- **Provided records**
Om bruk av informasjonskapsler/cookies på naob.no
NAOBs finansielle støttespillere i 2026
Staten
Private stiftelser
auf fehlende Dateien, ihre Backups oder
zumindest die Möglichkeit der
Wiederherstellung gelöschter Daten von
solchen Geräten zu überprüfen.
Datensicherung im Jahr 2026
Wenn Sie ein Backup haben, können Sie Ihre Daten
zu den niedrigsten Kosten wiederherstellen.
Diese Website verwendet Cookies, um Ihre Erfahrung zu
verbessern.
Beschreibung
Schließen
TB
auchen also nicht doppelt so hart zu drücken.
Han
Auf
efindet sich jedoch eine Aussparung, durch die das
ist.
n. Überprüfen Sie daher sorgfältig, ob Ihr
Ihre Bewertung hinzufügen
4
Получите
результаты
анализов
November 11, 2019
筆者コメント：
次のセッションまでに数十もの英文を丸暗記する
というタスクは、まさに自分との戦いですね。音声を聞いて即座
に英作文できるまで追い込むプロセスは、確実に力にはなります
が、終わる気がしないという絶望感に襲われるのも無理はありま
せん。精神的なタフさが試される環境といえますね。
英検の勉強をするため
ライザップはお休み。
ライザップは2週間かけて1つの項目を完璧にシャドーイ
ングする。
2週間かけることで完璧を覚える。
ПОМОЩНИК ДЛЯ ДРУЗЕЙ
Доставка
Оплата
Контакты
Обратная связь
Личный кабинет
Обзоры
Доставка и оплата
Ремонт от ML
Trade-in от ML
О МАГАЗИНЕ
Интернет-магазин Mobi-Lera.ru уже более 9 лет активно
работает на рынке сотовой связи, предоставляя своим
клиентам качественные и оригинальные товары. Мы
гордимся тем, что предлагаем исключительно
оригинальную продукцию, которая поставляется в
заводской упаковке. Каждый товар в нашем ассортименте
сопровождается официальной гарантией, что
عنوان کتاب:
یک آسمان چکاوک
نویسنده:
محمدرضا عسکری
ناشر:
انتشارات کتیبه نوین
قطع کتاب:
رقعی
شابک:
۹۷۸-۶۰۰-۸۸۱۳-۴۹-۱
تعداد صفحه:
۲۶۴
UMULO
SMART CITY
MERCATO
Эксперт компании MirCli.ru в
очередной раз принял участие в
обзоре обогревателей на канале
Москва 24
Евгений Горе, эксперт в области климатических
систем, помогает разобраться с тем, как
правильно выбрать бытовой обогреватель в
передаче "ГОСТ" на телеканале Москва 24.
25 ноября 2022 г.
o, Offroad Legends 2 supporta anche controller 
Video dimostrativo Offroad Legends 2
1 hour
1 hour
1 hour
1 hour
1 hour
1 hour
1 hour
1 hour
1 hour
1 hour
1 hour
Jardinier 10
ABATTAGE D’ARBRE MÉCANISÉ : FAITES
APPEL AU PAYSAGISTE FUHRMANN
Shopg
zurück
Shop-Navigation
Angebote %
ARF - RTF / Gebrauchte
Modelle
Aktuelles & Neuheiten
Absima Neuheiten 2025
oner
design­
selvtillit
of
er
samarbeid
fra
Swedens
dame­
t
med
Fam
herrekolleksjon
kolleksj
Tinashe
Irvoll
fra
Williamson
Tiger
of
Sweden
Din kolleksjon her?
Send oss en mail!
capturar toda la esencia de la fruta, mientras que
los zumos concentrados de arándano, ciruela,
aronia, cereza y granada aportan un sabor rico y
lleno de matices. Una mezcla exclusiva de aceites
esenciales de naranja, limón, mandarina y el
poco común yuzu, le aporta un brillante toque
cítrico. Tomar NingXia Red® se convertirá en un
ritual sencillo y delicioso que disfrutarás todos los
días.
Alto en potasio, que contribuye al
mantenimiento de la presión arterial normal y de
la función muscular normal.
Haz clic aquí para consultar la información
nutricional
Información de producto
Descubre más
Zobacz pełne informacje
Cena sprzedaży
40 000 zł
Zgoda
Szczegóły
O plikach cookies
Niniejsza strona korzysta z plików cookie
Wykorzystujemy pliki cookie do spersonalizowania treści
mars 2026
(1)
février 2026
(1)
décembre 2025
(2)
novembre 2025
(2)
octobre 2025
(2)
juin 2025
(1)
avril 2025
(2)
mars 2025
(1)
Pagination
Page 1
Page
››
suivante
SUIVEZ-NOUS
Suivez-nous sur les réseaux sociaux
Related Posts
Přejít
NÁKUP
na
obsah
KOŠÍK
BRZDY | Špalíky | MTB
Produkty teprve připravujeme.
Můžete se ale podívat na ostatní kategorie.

- **Written task**
Render the listing as a Markdown table with the columns No. and Text, starting at its first line and ending at the line that contains "Обратная связь", with both of those lines included. Number each row in the No. column and leave out blank lines.

- **Written solution**
| No. | Text |
|---|---|
| 1 | Om bruk av informasjonskapsler/cookies på naob.no |
| 2 | NAOBs finansielle støttespillere i 2026 |
| 3 | Staten |
| 4 | Private stiftelser |
| 5 | auf fehlende Dateien, ihre Backups oder |
| 6 | zumindest die Möglichkeit der |
| 7 | Wiederherstellung gelöschter Daten von |
| 8 | solchen Geräten zu überprüfen. |
| 9 | Datensicherung im Jahr 2026 |
| 10 | Wenn Sie ein Backup haben, können Sie Ihre Daten |
| 11 | zu den niedrigsten Kosten wiederherstellen. |
| 12 | Diese Website verwendet Cookies, um Ihre Erfahrung zu |
| 13 | verbessern. |
| 14 | Beschreibung |
| 15 | Schließen |
| 16 | TB |
| 17 | auchen also nicht doppelt so hart zu drücken. |
| 18 | Han |
| 19 | Auf |
| 20 | efindet sich jedoch eine Aussparung, durch die das |
| 21 | ist. |
| 22 | n. Überprüfen Sie daher sorgfältig, ob Ihr |
| 23 | Ihre Bewertung hinzufügen |
| 24 | 4 |
| 25 | Получите |
| 26 | результаты |
| 27 | анализов |
| 28 | November 11, 2019 |
| 29 | 筆者コメント： |
| 30 | 次のセッションまでに数十もの英文を丸暗記する |
| 31 | というタスクは、まさに自分との戦いですね。音声を聞いて即座 |
| 32 | に英作文できるまで追い込むプロセスは、確実に力にはなります |
| 33 | が、終わる気がしないという絶望感に襲われるのも無理はありま |
| 34 | せん。精神的なタフさが試される環境といえますね。 |
| 35 | 英検の勉強をするため |
| 36 | ライザップはお休み。 |
| 37 | ライザップは2週間かけて1つの項目を完璧にシャドーイ |
| 38 | ングする。 |
| 39 | 2週間かけることで完璧を覚える。 |
| 40 | ПОМОЩНИК ДЛЯ ДРУЗЕЙ |
| 41 | Доставка |
| 42 | Оплата |
| 43 | Контакты |
| 44 | Обратная связь |